Extracted records:
────────────────────────────────────────

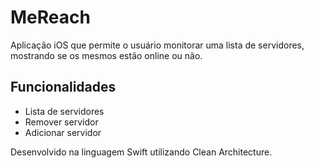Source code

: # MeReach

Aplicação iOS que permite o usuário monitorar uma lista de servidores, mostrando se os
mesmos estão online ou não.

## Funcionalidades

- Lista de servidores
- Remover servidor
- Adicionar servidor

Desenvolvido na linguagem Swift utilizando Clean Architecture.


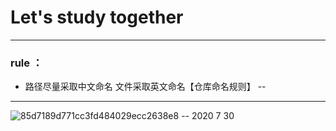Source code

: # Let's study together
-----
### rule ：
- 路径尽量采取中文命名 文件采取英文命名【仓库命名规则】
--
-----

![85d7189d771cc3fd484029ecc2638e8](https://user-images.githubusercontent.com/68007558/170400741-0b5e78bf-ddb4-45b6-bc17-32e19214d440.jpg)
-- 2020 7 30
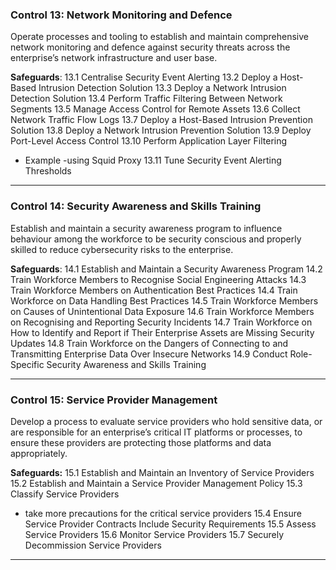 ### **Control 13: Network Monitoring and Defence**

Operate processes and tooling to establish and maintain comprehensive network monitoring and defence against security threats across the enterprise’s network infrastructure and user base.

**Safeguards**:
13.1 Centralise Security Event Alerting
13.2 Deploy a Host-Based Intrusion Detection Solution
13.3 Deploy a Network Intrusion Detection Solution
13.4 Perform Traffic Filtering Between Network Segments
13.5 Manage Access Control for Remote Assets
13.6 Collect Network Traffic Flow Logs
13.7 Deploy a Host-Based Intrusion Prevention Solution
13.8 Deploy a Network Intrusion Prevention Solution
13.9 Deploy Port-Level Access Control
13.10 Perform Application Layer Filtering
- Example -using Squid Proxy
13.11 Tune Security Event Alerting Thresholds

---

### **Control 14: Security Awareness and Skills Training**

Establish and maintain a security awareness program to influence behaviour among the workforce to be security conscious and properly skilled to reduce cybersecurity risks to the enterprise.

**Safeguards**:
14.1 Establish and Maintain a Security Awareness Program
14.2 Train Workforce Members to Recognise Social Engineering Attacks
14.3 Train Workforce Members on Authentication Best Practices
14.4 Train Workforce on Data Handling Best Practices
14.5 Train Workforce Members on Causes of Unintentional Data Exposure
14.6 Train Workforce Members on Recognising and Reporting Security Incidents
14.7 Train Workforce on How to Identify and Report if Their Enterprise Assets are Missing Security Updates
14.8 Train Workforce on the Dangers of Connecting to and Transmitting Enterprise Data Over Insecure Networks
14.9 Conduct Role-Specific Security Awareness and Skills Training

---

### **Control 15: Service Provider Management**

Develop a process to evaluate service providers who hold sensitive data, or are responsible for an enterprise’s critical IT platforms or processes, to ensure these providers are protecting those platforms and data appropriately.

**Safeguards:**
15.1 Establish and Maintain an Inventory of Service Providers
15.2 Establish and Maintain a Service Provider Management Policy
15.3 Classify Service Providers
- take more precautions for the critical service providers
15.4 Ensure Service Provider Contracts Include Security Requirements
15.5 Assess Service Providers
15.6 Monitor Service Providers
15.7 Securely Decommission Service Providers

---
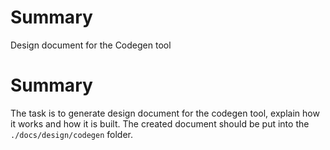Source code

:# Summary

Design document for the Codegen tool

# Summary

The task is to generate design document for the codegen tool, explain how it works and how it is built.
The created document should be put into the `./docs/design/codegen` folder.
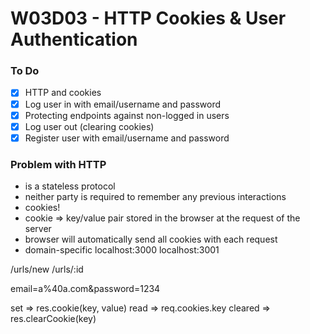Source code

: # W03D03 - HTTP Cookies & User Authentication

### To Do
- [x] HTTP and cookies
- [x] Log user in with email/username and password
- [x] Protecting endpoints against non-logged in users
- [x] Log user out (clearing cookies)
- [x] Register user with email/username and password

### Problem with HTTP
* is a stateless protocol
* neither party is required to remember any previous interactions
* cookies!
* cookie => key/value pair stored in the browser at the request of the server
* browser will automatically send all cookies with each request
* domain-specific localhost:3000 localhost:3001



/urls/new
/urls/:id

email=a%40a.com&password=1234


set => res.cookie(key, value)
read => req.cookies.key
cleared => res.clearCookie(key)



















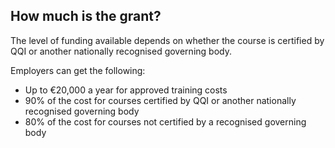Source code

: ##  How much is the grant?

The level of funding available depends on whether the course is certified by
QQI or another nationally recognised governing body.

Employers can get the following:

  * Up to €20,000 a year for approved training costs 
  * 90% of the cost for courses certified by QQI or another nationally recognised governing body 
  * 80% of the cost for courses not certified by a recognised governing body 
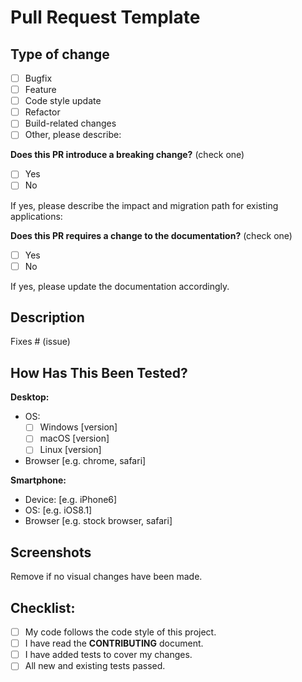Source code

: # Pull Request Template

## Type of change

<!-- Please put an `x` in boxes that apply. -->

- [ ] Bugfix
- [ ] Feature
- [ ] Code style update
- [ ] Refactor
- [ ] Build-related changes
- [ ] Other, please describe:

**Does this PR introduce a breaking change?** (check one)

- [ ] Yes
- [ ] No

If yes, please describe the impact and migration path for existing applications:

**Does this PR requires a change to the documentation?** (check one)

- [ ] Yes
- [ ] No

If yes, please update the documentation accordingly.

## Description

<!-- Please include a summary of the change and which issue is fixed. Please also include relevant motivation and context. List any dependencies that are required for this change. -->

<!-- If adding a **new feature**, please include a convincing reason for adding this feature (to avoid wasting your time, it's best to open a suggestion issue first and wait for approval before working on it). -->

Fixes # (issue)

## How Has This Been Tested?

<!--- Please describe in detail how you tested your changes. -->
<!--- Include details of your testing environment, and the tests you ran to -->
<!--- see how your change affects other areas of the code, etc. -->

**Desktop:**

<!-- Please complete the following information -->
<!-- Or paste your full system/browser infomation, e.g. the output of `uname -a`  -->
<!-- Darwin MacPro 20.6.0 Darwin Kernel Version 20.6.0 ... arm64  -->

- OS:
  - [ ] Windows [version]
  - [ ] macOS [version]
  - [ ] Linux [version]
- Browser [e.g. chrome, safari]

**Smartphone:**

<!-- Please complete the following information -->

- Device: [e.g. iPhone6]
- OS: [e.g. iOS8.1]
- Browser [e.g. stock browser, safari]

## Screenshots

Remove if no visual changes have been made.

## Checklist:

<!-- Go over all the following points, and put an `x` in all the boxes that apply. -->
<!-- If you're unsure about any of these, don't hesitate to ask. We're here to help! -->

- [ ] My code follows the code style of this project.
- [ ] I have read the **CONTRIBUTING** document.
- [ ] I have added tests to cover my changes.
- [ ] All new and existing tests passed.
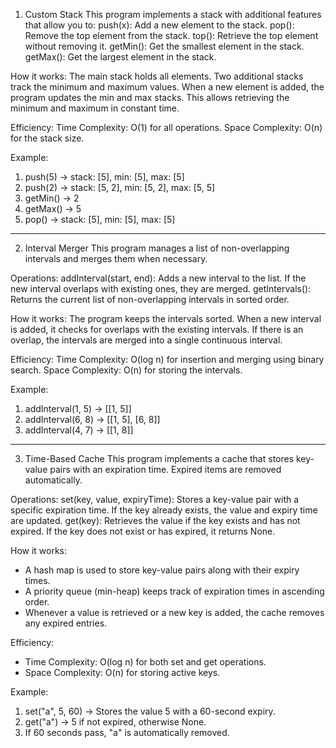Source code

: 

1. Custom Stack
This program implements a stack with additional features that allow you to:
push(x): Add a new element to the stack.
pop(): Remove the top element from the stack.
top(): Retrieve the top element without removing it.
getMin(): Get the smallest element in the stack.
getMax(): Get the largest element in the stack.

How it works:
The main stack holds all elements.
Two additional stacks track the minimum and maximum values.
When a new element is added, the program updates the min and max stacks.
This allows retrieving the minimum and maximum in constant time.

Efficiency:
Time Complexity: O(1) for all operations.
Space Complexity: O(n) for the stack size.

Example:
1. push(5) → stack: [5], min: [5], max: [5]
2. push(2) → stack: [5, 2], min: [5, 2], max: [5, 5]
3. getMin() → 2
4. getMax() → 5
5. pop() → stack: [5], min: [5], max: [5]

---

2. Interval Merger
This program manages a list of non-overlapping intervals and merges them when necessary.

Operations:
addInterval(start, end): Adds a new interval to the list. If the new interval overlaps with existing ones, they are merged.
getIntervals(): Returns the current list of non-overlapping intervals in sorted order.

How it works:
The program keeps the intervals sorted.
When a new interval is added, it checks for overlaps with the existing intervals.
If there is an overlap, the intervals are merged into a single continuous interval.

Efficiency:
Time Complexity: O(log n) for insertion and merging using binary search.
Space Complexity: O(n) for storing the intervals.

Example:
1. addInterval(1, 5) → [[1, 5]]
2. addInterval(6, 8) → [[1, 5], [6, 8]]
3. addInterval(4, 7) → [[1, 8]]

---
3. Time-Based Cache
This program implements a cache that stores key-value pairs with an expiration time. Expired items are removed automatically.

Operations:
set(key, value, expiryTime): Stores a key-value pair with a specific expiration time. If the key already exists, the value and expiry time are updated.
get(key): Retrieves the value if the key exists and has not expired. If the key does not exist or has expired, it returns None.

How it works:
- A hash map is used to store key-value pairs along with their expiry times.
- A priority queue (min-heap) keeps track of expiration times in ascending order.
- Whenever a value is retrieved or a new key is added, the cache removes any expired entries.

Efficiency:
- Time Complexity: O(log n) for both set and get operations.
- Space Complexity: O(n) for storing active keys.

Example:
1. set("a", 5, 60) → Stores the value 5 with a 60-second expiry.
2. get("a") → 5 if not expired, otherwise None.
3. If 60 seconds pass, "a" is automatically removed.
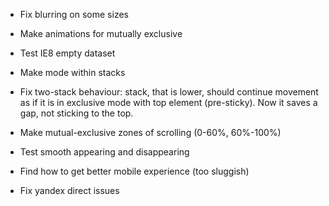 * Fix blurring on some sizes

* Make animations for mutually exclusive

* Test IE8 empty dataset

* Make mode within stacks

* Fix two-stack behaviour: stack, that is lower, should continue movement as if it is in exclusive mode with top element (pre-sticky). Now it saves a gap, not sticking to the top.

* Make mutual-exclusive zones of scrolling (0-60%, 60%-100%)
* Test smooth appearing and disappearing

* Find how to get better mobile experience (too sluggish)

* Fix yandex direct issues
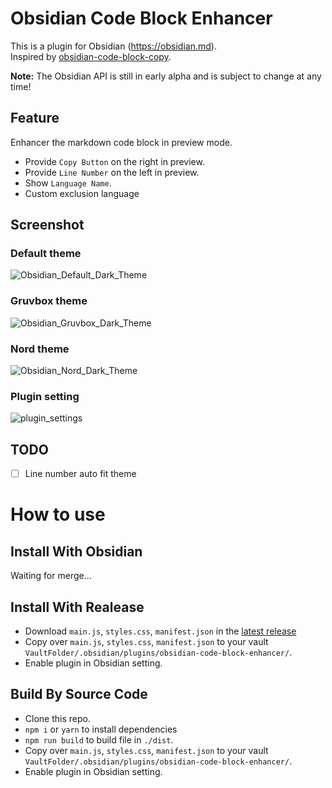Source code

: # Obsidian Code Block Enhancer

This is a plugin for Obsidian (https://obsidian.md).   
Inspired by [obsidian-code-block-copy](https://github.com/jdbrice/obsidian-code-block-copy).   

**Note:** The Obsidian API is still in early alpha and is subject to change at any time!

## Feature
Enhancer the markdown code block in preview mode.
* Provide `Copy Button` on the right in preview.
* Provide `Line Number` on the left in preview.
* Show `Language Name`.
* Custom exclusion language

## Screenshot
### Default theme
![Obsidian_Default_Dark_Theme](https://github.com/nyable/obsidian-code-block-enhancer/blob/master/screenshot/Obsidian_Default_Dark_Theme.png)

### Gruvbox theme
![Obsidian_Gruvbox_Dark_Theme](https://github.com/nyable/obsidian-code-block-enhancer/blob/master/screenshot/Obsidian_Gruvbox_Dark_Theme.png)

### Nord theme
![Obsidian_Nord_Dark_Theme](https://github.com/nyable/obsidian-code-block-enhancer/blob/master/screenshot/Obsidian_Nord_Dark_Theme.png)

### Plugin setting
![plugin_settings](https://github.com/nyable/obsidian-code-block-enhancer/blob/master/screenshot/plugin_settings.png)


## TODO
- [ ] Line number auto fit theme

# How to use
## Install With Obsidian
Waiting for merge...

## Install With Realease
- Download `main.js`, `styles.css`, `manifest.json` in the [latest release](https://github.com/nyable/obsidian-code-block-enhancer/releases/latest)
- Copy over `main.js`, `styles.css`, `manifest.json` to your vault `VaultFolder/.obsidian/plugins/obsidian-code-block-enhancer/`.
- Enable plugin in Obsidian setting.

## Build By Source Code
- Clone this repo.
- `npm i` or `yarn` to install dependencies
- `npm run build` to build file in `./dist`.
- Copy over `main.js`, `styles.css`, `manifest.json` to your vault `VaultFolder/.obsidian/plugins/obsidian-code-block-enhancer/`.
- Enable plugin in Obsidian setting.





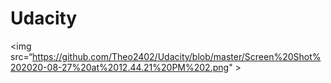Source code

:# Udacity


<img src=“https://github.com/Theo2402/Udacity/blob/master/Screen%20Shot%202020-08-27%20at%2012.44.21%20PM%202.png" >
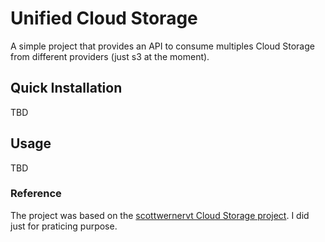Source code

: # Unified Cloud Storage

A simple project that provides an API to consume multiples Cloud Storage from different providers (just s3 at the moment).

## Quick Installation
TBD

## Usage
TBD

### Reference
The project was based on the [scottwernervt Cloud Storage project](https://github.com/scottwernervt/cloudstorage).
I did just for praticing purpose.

────────────────────────────────────────

§ **To-do item**
Which lines in the data above contain "additional"? Show each one.

§ **Expected answer**
This program implements a stack with additional features that allow you to:
Two additional stacks track the minimum and maximum values.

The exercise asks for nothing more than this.